Letseng is, in fact, one of JCI’s few material assets. One mining industry source points out that it qualifies as "Schedule 1" asset in terms of JSE regulations.

That means JCI is required to publish a circular to shareholders concerning the financial impact of the deal on the company and then win approval for the sale of the asset at a special meeting of shareholders.

As part of that circular to shareholders, JCI would have to publish its latest financial statistics to illustrate the effect of the disposal.

Those corporate governance mechanisms are simply not possible at this stage because of the on-going uncertainty over JCI where, on November 10, CEO Peter Gray announced a further delay in publication of the results for its financial year to end-March 2005.

He said the forensic audit process being carried out was proving more time-consuming than originally anticipated and would be completed only at the end of December.

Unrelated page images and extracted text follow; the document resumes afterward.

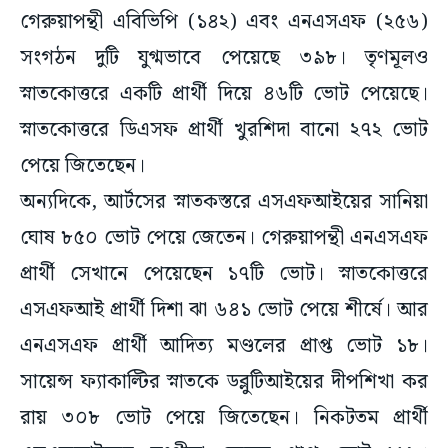
গেরুয়াপন্থী এবিভিপি (১৪২) এবং এনএসএফ (২৫৬)
সংগঠন দুটি যুগ্মভাবে পেয়েছে ৩৯৮। তৃণমূলও
স্নাতকোত্তরে একটি প্রার্থী দিয়ে ৪৬টি ভোট পেয়েছে।
স্নাতকোত্তরে ডিএসফ প্রার্থী খুরশিদা বানো ২৭২ ভোট
পেয়ে জিতেছেন।
অন্যদিকে, আর্টসের স্নাতকস্তরে এসএফআইয়ের সানিয়া
ঘোষ ৮৫০ ভোট পেয়ে জেতেন। গেরুয়াপন্থী এনএসএফ
প্রার্থী সেখানে পেয়েছেন ১৭টি ভোট। স্নাতকোত্তরে
এসএফআই প্রার্থী দিশা ঝা ৬৪১ ভোট পেয়ে শীর্ষে। আর
এনএসএফ প্রার্থী আদিত্য মণ্ডলের প্রাপ্ত ভোট ১৮।
সায়েন্স ফ্যাকাল্টির স্নাতকে ডব্লুটিআইয়ের দীপশিখা কর
রায় ৩০৮ ভোট পেয়ে জিতেছেন। নিকটতম প্রার্থী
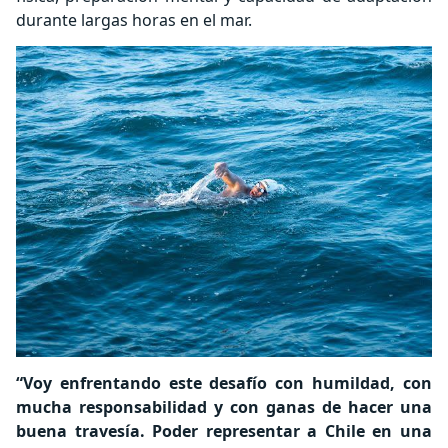
durante largas horas en el mar.
“Voy enfrentando este desafío con humildad, con
mucha responsabilidad y con ganas de hacer una
buena travesía. Poder representar a Chile en una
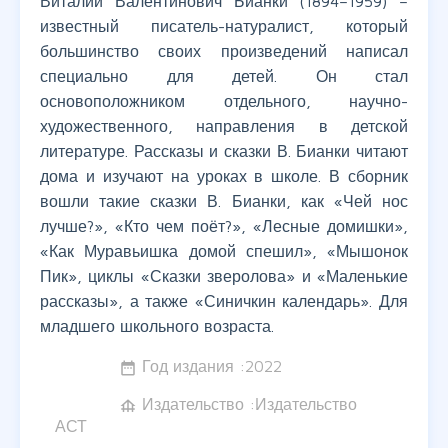
Виталий Валентинович Бианки (1894–1959) –
известный писатель-натуралист, который
большинство своих произведений написал
специально для детей. Он стал
основоположником отдельного, научно-
художественного, направления в детской
литературе. Рассказы и сказки В. Бианки читают
дома и изучают на уроках в школе. В сборник
вошли такие сказки В. Бианки, как «Чей нос
лучше?», «Кто чем поёт?», «Лесные домишки»,
«Как Муравьишка домой спешил», «Мышонок
Пик», циклы «Сказки зверолова» и «Маленькие
рассказы», а также «Синичкин календарь». Для
младшего школьного возраста.
Год издания :
2022
date_range
Издательство :Издательство
foundation
АСТ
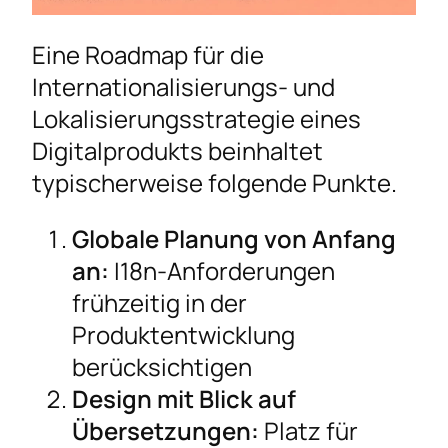
Eine Roadmap für die
Internationalisierungs- und
Lokalisierungsstrategie eines
Digitalprodukts beinhaltet
typischerweise folgende Punkte.
Globale Planung von Anfang
an:
I18n-Anforderungen
frühzeitig in der
Produktentwicklung
berücksichtigen
Design mit Blick auf
Übersetzungen:
Platz für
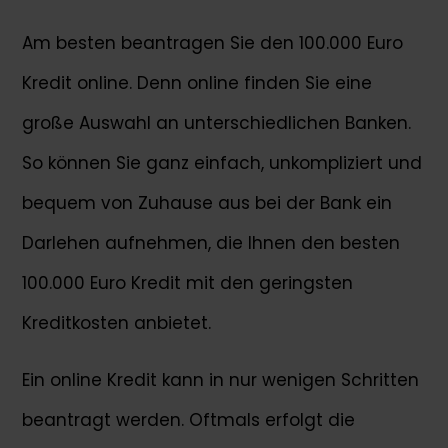
Am besten beantragen Sie den 100.000 Euro
Kredit online. Denn online finden Sie eine
große Auswahl an unterschiedlichen Banken.
So können Sie ganz einfach, unkompliziert und
bequem von Zuhause aus bei der Bank ein
Darlehen aufnehmen, die Ihnen den besten
100.000 Euro Kredit mit den geringsten
Kreditkosten anbietet.
Ein online Kredit kann in nur wenigen Schritten
beantragt werden. Oftmals erfolgt die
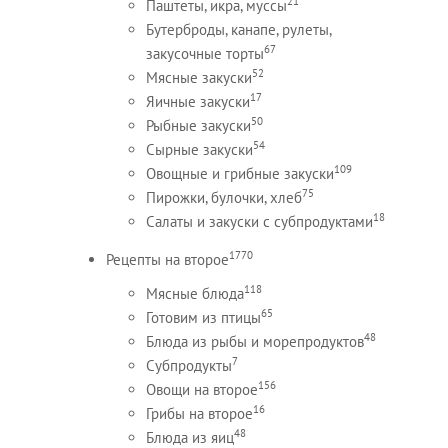
21
Паштеты, икра, муссы
Бутерброды, канапе, рулеты,
67
закусочные торты
52
Мясные закуски
17
Яичные закуски
50
Рыбные закуски
54
Сырные закуски
109
Овощные и грибные закуски
75
Пирожки, булочки, хлеб
18
Салаты и закуски с субпродуктами
1770
Рецепты на второе
118
Мясные блюда
65
Готовим из птицы
48
Блюда из рыбы и морепродуктов
7
Субпродукты
156
Овощи на второе
16
Грибы на второе
48
Блюда из яиц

Auditors KPMG would then review the draft financial statement for publication as soon as possible after that.

Gray repeated his previous comment that shareholders should not rely on the previous year’s financial statements until the forensic audit and internal investigation were complete.

Asked about the corporate governance steps required of JCI for the disposal of its holding in Letseng, JCI spokesman Brian Gibson replied that: "JCI will act only within the rules of and with the approval of the JSE."

One other point raised by the industry source concerns Investec’s role in deciding the fate of the funds from the sale. Estimates on Letseng’s worth range as high as R900m. JCI’s share would flow into the SPV.

Said Gibson: "Should any funds be raised through the approved sale of any assets, these would be applied in terms of the facility arrangements as set out in the announcement to JCI shareholders on 30 August 2005."

Tucker said that: "All due processes will be observed in terms of the rules and regulations of the JSE, the SRP and and the Companies Act. That’s the only way this can be done."